Maeera Shreiber is associate professor of English and director of the religious studies program at the University of Utah. She is the author of Singing in a Strange Land: Jewish American Poetry and Poetics, and she has also published numerous journal articles on poetry, religion, and Jewish thought. 

Corinne Skott is an English teacher at The Weber School, teaching courses including grammar, composition, American literature, British literature, feminist perspectives in literature and film, and world literature. She graduated from the University of Georgia with high honors and received a master’s in English from the University of New Orleans.

Leslie Smith-Rosen has been a Jewish educator for more than 35 years, both as a teacher and an administrator. She currently resides in Atlanta, Georgia, where she is the middle school principal at the Epstein School.

Claire Solomon is associate professor of Hispanic studies and comparative literature at Oberlin College. She is the author of Fictions of the Bad Life, as well as fiction and non-fiction about bad musicals, anarcho-feminist theater, translation theory, birds, manic pixie dream girls, and contemporary music.

Neta Stahl is associate professor in the Hebrew program at Johns Hopkins University. Her primary research interests lie at the intersection of literature, religion, and culture.

Rabbi Robert Sternberg is a professor of Holocaust literature at Westfield State University in Westfield, Massachusetts, a professor of English composition and literature at American International College in Springfield, and a part-time rabbi at Temple Israel in Athol, Massachusetts. 

Sharon Tash is the curriculum specialist at Temple Beth Ami in Rockville, Maryland. Previously, she worked as an historian on the ID Card Project at the U.S. Holocaust Memorial Museum and as a history teacher at the Charles E. Smith Jewish Day School in Rockville.

Miriam Taub was born in Moisés Ville, a Jewish shtetl in Argentina. She grew up speaking Yiddish, Spanish, German, and Hebrew, and she has taught Yiddish and Hebrew in Argentina, Israel, and the U.S. 

Anna Elena Torres is an assistant professor of comparative literature at the University of Chicago. Torres' book Any Minute Now the World Streams Over Its Border!: Anarchism and Yiddish Literature is forthcoming from Yale University Press.

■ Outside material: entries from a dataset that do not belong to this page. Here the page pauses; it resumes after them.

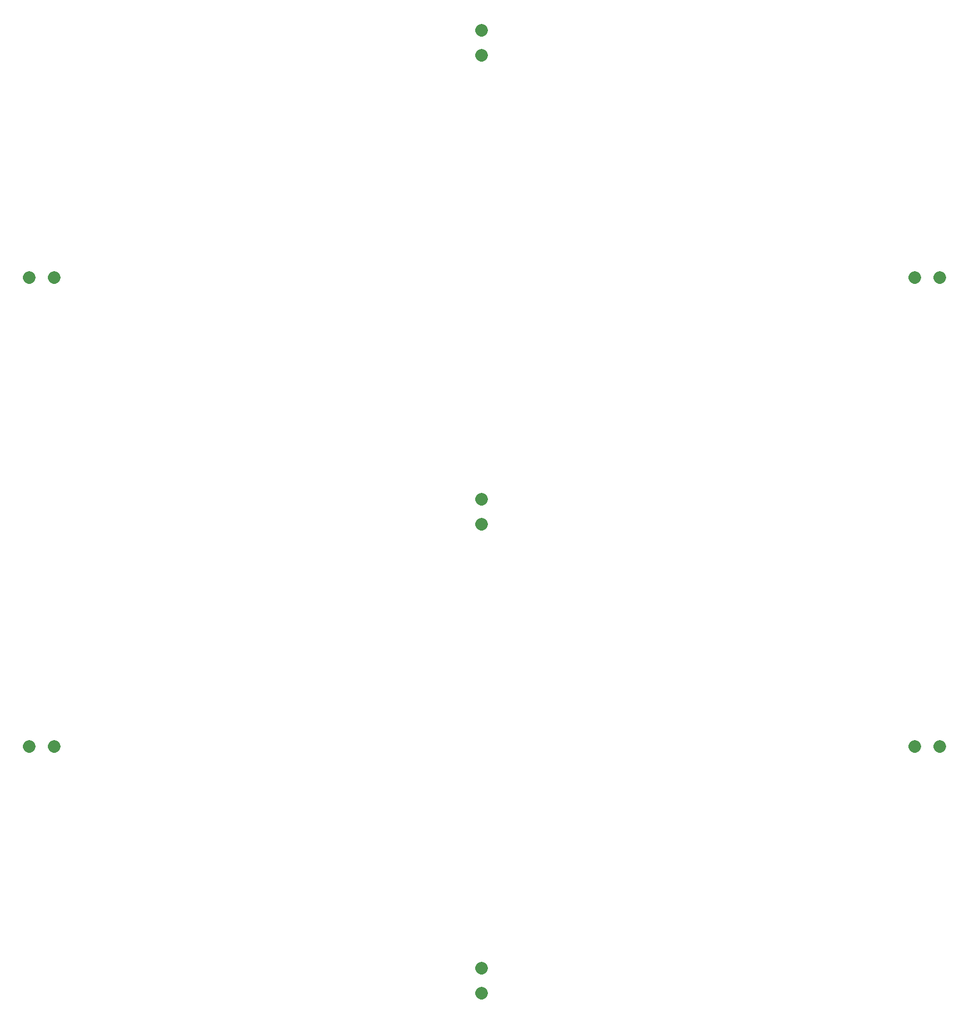
<source format=gbr>
G04 #@! TF.GenerationSoftware,KiCad,Pcbnew,(5.1.10)-1*
G04 #@! TF.CreationDate,2021-07-13T17:10:52+02:00*
G04 #@! TF.ProjectId,stab_tester,73746162-5f74-4657-9374-65722e6b6963,rev?*
G04 #@! TF.SameCoordinates,Original*
G04 #@! TF.FileFunction,Other,ECO1*
%FSLAX46Y46*%
G04 Gerber Fmt 4.6, Leading zero omitted, Abs format (unit mm)*
G04 Created by KiCad (PCBNEW (5.1.10)-1) date 2021-07-13 17:10:52*
%MOMM*%
%LPD*%
G01*
G04 APERTURE LIST*
%ADD10C,2.000000*%
G04 APERTURE END LIST*
D10*
G04 #@! TO.C,mouse-bite-2mm-slot*
X246863001Y-185494502D02*
X246863001Y-185494502D01*
X250863001Y-185494502D02*
X250863001Y-185494502D01*
X105863001Y-185494502D02*
X105863001Y-185494502D01*
X109863001Y-185494502D02*
X109863001Y-185494502D01*
X246863001Y-110819502D02*
X246863001Y-110819502D01*
X250863001Y-110819502D02*
X250863001Y-110819502D01*
X105863001Y-110819502D02*
X105863001Y-110819502D01*
X109863001Y-110819502D02*
X109863001Y-110819502D01*
X177863000Y-75469501D02*
X177863000Y-75469501D01*
X177863000Y-71469501D02*
X177863000Y-71469501D01*
X177863000Y-150144501D02*
X177863000Y-150144501D01*
X177863000Y-146144501D02*
X177863000Y-146144501D01*
X177863001Y-224819502D02*
X177863001Y-224819502D01*
X177863001Y-220819502D02*
X177863001Y-220819502D01*
G04 #@! TD*
M02*

</source>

Joshua Logan Wall has a PhD in English and Judaic studies from the University of Michigan. He teaches and writes about modern American and Jewish poetry.

Melissa Weininger is Anna Smith Fine Lecturer in Jewish Studies and associate director of the Program in Jewish Studies at Rice University. Her research centers on modern Hebrew and Yiddish literature, gender, and nationalism.

Charlotte F. Werbe is an assistant professor of French at Gettysburg College. Her work on Holocaust testimony has been published in The Journal of Literature and Trauma Studies and the volume Shoah et bande dessinée: L’image au service de la mémoire.

Lesley Yalen is education program manager at the Yiddish Book Center, editor of the Teach Great Jewish Books website, and managing editor of the Center's White Goat Press.

Mikhl Yashinsky is a playwright, actor-director, and Yiddishist living in Manhattan. He studied modern European history and literature at Harvard, and has since directed operas at the Detroit Opera House, starred in the Yiddish Fiddler on the Roof and played the title role in The Sorceress with the National Yiddish Theatre Folksbiene, collaborated in the writing of the Yiddish Book Center's textbook In eynem, and taught Yiddish at the University of Michigan.

Itay Zutra received his PhD in modern Yiddish literature from the Jewish Theological Seminary in New York and is currently teaching Yiddish, Hebrew, and modern Jewish literature and culture at the University of Manitoba in Winnipeg, Canada where he is the I. L. Peretz teaching fellow. He specializes in the modernist poetics of Inzikh and its attitude towards Jewish tradition and mindset.